Quand j’anime des formations CustomerCentric Selling®, à un moment donné, j’aborde l’intérêt qu’il peut y avoir à documenter l’interaction avec le client. Cela a lieu à un moment particulier du cycle de vente, quand le vendeur est parvenu à faire visualiser à son client une solution orientée autour de l’utilisation de ses produits et/ou services.
Je montre alors à l’écran un exemple de courrier de suivi en insistant sur le fait que le point important n’est pas tant dans le texte que dans sa structure. Pourtant, en dépit de mes précautions d’usage, je dois faire face systématiquement à un tollé de la part de mon auditoire :
- « Mais, c’est bien trop long ! »
- « Jamais une personne, surtout si elle est d’un haut niveau hiérarchique, n’aura le temps de lire ce genre de lettre… »
- « Il faut raccourcir le texte. »
- « Aujourd’hui, les gens ne consacrent pas plus de quelques secondes à l’écrit. »
- « L’accroche doit être plus percutante. »
Manifestement, le discours dominant sur la nécessité de faire court, de frapper les imaginations en un minimum de mots, de créer de l’impact avec des images fortes a fait son chemin. Il faut dire que le mouvement est violent. Dans ma jeunesse, pour s’informer, on lisait le journal, soit un support de milliers de mots. Il y a une dizaine d’années, on est passé à la lecture de billets de quelques centaines de mots dans des blogues. Depuis les deux dernières élections présidentielles américaines, avec le gain en popularité de Twitter les informations et les messages doivent tenir en moins de 140 caractères. Et maintenant, avec nos amis de Facebook, nous communiquons à travers des messages réduits à un seul émoticône, qu’il s’agisse d’un simple pouce levé pour exprimer un « like », d’une face hilare, attristée ou furibarde pour témoigner de la réaction éprouvée à la réception du message.

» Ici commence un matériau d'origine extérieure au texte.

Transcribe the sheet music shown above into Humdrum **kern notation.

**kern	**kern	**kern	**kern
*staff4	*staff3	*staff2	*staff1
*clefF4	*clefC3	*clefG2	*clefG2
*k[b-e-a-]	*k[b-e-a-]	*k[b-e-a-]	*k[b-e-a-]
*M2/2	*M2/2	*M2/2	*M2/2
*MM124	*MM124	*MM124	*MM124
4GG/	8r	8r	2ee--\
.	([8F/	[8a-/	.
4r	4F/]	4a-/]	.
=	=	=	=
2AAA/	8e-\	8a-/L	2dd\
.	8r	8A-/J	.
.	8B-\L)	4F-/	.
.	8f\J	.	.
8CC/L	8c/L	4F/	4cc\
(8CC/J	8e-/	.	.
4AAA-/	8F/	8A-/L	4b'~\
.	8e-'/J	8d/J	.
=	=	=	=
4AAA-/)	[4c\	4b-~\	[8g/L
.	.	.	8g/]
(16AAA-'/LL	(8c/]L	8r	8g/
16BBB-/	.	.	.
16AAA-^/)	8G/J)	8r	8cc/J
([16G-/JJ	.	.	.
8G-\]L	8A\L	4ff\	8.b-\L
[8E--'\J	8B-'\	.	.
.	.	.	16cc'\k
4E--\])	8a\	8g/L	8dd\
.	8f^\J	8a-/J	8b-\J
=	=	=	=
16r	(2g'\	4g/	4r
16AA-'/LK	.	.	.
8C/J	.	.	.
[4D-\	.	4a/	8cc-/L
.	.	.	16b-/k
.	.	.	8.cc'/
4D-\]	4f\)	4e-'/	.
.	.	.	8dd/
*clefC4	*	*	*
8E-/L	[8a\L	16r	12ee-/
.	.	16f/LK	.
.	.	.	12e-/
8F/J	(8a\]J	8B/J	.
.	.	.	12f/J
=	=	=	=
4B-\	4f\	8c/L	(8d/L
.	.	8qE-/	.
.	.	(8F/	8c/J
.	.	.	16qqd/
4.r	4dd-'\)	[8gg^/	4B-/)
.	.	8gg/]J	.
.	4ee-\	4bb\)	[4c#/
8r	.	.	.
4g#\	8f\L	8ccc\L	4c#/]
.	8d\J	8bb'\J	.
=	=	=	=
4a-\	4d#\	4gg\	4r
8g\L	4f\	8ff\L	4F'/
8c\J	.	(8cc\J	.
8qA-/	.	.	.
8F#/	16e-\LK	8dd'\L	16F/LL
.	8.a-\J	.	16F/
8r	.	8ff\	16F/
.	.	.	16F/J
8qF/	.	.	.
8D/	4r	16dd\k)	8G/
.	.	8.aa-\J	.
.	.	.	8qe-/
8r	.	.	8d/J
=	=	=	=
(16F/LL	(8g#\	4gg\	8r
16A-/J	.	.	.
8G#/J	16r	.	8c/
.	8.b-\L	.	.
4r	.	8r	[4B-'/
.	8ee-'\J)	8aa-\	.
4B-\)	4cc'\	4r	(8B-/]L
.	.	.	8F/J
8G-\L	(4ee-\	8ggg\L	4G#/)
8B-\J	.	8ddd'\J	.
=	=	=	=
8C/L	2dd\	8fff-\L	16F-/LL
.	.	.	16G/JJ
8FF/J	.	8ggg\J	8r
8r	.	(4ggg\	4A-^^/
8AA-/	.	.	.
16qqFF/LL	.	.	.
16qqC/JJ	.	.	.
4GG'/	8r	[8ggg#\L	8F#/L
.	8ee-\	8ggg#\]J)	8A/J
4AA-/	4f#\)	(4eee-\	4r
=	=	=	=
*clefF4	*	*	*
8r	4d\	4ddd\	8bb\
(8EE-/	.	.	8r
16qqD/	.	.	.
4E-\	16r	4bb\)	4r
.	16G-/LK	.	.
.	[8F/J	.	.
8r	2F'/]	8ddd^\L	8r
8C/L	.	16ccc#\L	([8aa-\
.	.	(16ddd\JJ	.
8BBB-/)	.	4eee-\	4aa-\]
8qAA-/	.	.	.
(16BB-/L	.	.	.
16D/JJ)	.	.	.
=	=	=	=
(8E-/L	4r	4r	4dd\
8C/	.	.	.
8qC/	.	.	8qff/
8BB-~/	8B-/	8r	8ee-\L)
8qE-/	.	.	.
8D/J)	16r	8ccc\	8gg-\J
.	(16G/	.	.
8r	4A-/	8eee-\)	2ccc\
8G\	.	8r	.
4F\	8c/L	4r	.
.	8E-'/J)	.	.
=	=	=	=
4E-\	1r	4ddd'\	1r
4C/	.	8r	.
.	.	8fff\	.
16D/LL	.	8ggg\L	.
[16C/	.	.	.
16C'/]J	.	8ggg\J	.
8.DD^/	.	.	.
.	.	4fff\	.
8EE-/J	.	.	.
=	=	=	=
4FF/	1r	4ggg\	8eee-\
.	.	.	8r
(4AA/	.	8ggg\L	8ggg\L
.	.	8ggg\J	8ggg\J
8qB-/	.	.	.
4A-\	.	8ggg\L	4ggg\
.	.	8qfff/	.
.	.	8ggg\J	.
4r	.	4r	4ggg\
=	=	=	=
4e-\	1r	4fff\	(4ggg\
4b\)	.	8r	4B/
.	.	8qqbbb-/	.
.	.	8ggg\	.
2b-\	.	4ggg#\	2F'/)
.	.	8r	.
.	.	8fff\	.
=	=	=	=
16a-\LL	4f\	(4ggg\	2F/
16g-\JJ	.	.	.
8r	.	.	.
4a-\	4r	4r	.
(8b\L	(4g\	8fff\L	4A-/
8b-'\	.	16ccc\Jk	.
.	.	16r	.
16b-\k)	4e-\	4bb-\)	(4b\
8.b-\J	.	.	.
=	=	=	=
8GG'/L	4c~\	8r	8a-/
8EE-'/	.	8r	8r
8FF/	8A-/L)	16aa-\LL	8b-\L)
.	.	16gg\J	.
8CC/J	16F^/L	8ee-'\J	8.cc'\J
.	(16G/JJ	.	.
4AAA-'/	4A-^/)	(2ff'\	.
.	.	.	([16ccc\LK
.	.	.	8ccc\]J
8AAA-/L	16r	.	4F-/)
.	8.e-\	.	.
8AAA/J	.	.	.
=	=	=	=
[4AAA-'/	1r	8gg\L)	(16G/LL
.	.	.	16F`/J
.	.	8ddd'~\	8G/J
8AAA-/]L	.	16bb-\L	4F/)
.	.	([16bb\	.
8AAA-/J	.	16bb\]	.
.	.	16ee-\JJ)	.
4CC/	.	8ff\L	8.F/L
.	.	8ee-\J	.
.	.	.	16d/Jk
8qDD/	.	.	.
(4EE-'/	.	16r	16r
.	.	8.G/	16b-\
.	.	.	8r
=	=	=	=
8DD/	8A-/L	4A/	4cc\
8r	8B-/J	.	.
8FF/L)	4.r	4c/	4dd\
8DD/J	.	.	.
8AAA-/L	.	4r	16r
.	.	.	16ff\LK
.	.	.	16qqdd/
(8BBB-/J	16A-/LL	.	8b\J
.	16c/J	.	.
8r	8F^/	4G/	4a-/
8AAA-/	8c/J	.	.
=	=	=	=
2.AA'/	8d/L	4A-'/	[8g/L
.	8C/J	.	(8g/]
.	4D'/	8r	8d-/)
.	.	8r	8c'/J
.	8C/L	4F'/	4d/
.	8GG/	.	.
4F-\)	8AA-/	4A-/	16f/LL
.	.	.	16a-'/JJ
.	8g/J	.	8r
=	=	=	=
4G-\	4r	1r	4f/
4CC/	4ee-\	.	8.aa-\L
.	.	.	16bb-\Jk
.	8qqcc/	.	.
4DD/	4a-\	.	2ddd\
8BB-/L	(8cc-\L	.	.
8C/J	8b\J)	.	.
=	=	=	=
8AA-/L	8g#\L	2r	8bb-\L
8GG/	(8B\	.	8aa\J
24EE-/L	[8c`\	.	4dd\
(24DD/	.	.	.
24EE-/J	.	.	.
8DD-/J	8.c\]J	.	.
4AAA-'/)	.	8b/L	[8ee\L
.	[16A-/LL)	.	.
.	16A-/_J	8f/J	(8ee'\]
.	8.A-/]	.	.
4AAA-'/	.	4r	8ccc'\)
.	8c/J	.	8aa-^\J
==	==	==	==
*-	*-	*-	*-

Le diktat en faveur de la brévité a fait son chemin. Pourtant, comme l’indique très justement Seth Godin dans un billet séminal, si vous cherchez à vous différencier dans votre façon de diffuser des messages, ce qui importe n’est pas tant la brévité que la densité.
Savoir créer des contenus denses n’est pas chose facile. Cela suppose éliminer le superflu, se concentrer sur l’essentiel pour créer le plus fort impact. Roger Ebert, le célèbre critique de cinéma avait une très belle formule pour exprimer ce qui se joue ici : « Aucun bon film ne sera jamais trop long ! Aucun mauvais film ne sera jamais trop court ! ».
Autrement dit, pour revenir à nos affaires de vente, si ce que vous avez à écrire est important, vous serez lu – quelle que soit la longueur de votre courriel. Mais si ce que vous avez à dire est vide de sens, sans valeur ou, plus grave encore, s’apparente à un panégyrique de votre offre érigée en icône de la modernité triomphante, alors abstenez-vous.
En guise de conclusion, je voudrais vous révéler un secret sur ma propre façon de vendre. Après un entretien de développement de solution, j’envoie systématiquement un courrier de suivi dans lequel je résume ce que j’ai appris et propose des étapes de suivi. Loin de céder à l’exigence de brévité à la mode en ces temps de célérité sacralisée, j’ai tendance au contraire à broder. Il n’est pas rare que mes comptes-rendus s’étirent sur plusieurs pages. Alors oui, c’est vrai, les hommes et les femmes pressés qui n’ont pas vu de valeur dans l’interaction avec moi ne lisent pas ma prose. Et croyez-moi, je ne cherche pas à les relancer. Je retire tout simplement l’opportunité de mon carnet d’affaires en cours et je passe à autre chose. En revanche, ce que je sais, c’est que les hommes et les femmes attentifs qui auront consacré une dizaine de minutes à lire mon compte-rendu, ont envie d’avancer avec moi. A la lecture de mon message, ils auront reconnu mon propre désir de travailler avec eux. Et c’est à la croisée de ces deux désirs que réside le secret des plus belles opportunités de vente.